- **PROMPT**:
Gather every line of the records below that contains the word "error", and copy each of those lines in full.

- **RECORD SET**:
------------

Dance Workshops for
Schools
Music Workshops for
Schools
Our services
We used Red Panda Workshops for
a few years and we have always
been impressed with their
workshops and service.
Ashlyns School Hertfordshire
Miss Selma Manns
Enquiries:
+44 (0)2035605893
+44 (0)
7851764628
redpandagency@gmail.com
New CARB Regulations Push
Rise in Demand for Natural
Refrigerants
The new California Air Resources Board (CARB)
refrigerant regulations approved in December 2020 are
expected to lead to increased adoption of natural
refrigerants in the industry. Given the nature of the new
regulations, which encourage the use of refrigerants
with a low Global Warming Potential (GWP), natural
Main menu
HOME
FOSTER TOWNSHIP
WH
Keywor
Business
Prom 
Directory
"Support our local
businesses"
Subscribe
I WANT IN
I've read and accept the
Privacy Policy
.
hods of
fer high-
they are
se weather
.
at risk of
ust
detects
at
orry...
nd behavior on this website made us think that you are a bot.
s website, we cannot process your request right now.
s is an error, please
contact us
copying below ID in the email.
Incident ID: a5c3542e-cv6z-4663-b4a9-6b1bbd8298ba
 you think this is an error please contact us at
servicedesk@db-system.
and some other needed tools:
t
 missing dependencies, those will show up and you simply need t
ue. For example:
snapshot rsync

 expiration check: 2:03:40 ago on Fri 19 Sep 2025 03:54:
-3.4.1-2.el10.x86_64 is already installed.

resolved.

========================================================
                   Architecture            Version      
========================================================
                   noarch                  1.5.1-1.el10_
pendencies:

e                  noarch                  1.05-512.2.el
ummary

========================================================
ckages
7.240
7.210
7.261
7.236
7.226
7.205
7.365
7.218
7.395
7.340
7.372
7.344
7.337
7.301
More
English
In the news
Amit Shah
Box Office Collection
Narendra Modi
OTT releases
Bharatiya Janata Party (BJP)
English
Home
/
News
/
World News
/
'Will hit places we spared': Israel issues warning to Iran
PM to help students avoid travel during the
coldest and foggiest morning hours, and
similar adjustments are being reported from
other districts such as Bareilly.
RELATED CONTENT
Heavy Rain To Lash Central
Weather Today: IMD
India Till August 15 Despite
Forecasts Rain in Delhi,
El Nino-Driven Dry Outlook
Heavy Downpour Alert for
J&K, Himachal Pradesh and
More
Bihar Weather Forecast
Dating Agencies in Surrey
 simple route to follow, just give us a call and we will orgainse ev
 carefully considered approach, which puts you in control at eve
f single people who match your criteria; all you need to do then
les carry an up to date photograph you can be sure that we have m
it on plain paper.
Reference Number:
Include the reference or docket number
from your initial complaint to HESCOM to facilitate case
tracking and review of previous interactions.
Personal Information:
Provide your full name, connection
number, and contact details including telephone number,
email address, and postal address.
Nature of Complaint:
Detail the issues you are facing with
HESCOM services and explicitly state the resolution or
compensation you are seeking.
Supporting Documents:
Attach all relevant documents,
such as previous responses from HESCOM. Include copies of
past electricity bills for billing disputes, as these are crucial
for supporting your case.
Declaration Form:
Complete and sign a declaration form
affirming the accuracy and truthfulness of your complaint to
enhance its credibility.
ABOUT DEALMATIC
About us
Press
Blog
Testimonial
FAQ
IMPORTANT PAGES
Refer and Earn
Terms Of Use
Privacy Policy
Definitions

------------

- **ANSWER AREA**:
s is an error, please
 you think this is an error please contact us at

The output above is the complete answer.